I sat up to find myself on a couch with Naruto hanging over me.

"We got to go. Come on."

---

"Losing a loved one is to have one's heart ripped open. For us to lose, is to gain. It's sardonic in a way. It's like that rope ladder you're afraid to climb in gym because of your fear of heights. But given a reward all fears are set aside. We will compete and complete for that reward. Ino had her rewards but she never saw them. She saw her flaws in such objectives. She had said to have had flaws in beauty and love. Perhaps she thought her wrongs were etched all across her face. Maybe if she had seen that we're all equal in weaknesses and strengths. Because we're all perfect in weakness, perfect in just our strengths alone. Becoming an orphan just recently, I had learned this. I broke myself to build myself back up becoming stronger skipping over a few minor milestones on the way. As I continue to dwell on Ino's recent departure and ponder why she just became another whisper in the wind. She had come out of an addiction caused relapse and shot her depression all too holy hell. Trying to rebuild herself she slipped, fell and lost the manual. I loved her very much and I direly wish for here to with us today. But all good things must come to and end. Hers was just earlier than expected. I miss you Ino. And always fucking will." I finished tears choking me, and smothering my speech. Tsunade guided back to my seat where our six beautiful babies sat, dressed in black dresses and suits.

---

Kana began to whine. I put a bottle in her mouth and gave one to the others who followed suit. Shikamaru put his arm around me. "Let's go home." Pushing three of the sextuplets and Shika pushing the other three, we made our way back to his apartment.

---

After putting the babies to bed, I went up onto the roof.
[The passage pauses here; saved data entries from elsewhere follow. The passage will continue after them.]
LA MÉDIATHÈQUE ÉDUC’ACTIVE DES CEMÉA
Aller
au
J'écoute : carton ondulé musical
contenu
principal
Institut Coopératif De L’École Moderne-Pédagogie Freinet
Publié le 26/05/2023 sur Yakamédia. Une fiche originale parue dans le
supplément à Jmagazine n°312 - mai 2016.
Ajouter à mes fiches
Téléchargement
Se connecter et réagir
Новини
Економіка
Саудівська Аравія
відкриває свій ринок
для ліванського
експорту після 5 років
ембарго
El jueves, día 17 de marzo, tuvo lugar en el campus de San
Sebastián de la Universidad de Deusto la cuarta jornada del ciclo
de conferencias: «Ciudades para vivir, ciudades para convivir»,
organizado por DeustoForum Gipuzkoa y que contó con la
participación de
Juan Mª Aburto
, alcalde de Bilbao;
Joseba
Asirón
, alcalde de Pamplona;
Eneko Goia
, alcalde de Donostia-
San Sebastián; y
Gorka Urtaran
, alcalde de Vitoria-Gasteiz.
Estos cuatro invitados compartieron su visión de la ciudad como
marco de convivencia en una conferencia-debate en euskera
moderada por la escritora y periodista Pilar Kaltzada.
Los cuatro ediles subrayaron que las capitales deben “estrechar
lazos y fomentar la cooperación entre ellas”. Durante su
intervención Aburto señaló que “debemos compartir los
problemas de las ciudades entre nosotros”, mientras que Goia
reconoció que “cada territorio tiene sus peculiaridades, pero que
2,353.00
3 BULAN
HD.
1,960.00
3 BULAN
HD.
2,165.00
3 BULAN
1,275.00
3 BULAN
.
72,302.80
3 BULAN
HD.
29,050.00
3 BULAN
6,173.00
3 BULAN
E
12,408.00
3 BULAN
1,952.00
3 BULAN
The moon shone bright through the clouds. I thought about how after you left Shikamaru was there for me. We fell in love, not pushing you out but including you. Shika adopted our babies. He helps us. We plan on getting married sometime soon. This is all because I know that you would want me to be happy.

Shika calls me inside for the night. But we know I'll be back here tomorrow. On our roof. Waiting to talk to you. Even though you don't answer, I know you're listening.

You always are…

A/N: I love this chappie for no reason whatsoever. Lol. Love yah.